“It’s my belief we are the pets of dogs”

patrice newell with dogs
Patrice Newell and Phillip Adams with Rosie and Tommy.

PHILLIP ADAMS and PATRICE NEWELL believe no one can get by without a dog.

Phillip Adams is excited. “We’ve just had a wedding,” announces the film-maker, columnist and presenter of ABC Radio National’s Late Night Live, his popular talk radio show. “We had the nuptials and cleared out the chooks from the chicken coop and turned it into a honeymoon suite.”

The occasion was the mating of Phillip’s Border Collie Cross Tommy, and a neighbour’s Border Collie. The mating took place at Elmswood, the 10,000 acre property in the Upper Hunter Valley of NSW, that Phillip shares with his partner Patrice Newell, the former international model and television presenter now a cattle and olive biodynamic farmer and acclaimed author, and Aurora, the couple’s 13-year-old daughter.

“Tommy is useless around the farm and a complete ratbag but he’s a remarkable animal and can run about 50k easily and 100k if he wanted to. So, of course, we wanted to breed from him, and have at least one pup of our own that would be a proper working dog,” Phillip explains.

He peers into the chicken coop. “It was love at first sight but Tommy was a virgin as far as I know. Still he frolicked and cavorted and seemed to know what he was doing before they both disappeared into the egg-laying department. His bride has delivered only one pup but we have our fingers crossed that she’ll produce one or two more little Tommies in the future.”

At two, Tommy is all exuberance and zest, a typical teenage “boy”, and is adored by Aurora. “He makes us all smile,” says Patrice. “To be happy I believe every house needs a baby. Babies are what life is all about and nothing makes me happier than when friends have babies. But if you can’t have a baby in the house, the next best thing is a dog.”


dog swimming at elmswood
The late George

Over the years Elmswood has had many dogs and Phillip has written about most of them in his column in The Australian. But the columns that triggered the biggest response were those he wrote in 2004 about George, a dejected, terrified, starving Kelpie Cross he’d found hiding behind Elmswood’s dustbins. Shivering with terror, snarling at whoever approached, Phillip slowly gained the dog’s trust. While George continued to snap and cower from other humans, he adored Phillip and the madcap Tommy, who’d take him off on adventures.

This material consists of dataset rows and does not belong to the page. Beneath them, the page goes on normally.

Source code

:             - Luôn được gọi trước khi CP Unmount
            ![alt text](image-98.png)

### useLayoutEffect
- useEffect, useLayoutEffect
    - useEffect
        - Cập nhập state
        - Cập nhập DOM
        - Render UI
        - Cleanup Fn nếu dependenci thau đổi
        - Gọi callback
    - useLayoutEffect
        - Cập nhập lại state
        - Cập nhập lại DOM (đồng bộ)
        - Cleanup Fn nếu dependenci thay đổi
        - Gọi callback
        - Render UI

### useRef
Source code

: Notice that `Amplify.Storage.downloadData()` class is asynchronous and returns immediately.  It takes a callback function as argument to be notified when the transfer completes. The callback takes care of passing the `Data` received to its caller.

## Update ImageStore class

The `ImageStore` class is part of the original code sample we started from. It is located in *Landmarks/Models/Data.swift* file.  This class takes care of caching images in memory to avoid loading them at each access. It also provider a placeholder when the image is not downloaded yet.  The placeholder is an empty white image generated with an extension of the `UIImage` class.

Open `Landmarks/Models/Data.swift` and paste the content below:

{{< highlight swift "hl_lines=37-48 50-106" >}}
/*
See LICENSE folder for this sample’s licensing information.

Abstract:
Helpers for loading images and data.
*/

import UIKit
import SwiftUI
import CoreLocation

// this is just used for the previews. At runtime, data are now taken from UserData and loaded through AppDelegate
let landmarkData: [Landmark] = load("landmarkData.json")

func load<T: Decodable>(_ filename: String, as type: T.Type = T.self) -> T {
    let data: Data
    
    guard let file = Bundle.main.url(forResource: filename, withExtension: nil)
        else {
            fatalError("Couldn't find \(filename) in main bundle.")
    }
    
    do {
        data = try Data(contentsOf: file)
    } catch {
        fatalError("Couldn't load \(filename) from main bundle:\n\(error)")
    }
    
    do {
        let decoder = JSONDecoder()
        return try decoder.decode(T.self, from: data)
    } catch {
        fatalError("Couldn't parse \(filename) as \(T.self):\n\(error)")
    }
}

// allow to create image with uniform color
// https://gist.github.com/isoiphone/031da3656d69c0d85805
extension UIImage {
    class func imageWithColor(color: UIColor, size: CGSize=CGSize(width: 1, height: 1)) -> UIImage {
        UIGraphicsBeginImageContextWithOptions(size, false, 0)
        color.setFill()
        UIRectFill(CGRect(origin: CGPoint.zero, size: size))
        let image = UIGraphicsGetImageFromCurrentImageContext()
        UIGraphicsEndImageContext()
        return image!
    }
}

“Barking ecstatically, they’d be gone for hours,” Phillip says.

Then one day just as George was beginning to gain confidence, he was killed by a large kangaroo that he and Tommy had been chasing. Phillip was devastated. “He was no longer cowering when you reached out to pat him, he was even conducting tentative experiments in tail wagging. For the first time in his miserable life he was having fun and that’s what killed him.” Even with George’s departure however Elmswood is not lacking in dogs. Along with Tommy, there’s Rosie, the 10-year-old matriarch. “She’s really our neighbour Gavin Prescott’s dog but he’s away quite a lot so she lives with us,” says Patrice. “She hangs out with the females of the family, spending her time with me and Aurora as one of the girls.”

dog at elmswood farm
Aurora with Tommy.

According to Phillip there’s usually a Jack Russell around the house as well. “Because Jack Russells are totally insane and tend to produce more anecdotes per dog than all the other dogs put together,” he explains. “They have no idea of their size and think they’re elephants so they always end up with snake bites or under a tractor wheel. But the place is not the same without them so we’ll be getting another one in the near future.”

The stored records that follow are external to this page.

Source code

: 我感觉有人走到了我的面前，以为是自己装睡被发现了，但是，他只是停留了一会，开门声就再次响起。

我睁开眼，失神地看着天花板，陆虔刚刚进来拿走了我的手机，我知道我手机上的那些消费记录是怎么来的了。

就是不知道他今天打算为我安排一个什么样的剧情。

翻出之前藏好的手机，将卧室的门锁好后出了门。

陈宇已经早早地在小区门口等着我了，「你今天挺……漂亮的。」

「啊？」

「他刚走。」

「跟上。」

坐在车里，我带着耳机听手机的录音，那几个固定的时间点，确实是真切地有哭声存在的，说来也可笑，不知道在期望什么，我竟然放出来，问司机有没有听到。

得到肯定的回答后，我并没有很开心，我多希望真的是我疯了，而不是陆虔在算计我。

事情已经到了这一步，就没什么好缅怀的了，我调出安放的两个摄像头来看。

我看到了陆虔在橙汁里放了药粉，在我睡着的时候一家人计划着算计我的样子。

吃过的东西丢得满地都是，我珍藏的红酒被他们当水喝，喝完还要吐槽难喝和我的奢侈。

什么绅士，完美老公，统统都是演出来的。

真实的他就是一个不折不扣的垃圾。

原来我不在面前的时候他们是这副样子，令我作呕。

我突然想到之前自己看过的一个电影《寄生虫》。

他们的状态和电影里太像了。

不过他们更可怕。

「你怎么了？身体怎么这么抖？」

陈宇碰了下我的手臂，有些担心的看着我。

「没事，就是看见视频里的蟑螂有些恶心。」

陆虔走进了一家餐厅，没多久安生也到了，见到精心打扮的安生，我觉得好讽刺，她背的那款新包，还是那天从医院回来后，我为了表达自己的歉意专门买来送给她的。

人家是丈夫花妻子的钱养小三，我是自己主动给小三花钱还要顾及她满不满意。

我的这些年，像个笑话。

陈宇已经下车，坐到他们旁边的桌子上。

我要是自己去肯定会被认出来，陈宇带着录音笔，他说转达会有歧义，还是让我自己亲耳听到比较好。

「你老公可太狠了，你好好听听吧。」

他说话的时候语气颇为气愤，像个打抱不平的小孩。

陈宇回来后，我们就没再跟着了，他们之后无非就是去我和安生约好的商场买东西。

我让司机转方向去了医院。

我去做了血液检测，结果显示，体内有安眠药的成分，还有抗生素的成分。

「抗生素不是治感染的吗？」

As dogs and humans evolved in a remarkably short space of time – just 7000 years – Phillip continues to wonder whether we humans adopted dogs or they adopted us. “It’s my belief that we are the pets of dogs. We are their animal companions and I think it’s very nice of them to bother with us. Singles can get by without children, nuns demonstrate they can get by without sex and our leading politicians show us they can get by without ethics or brains, but I don’t think anyone can get by without a dog.”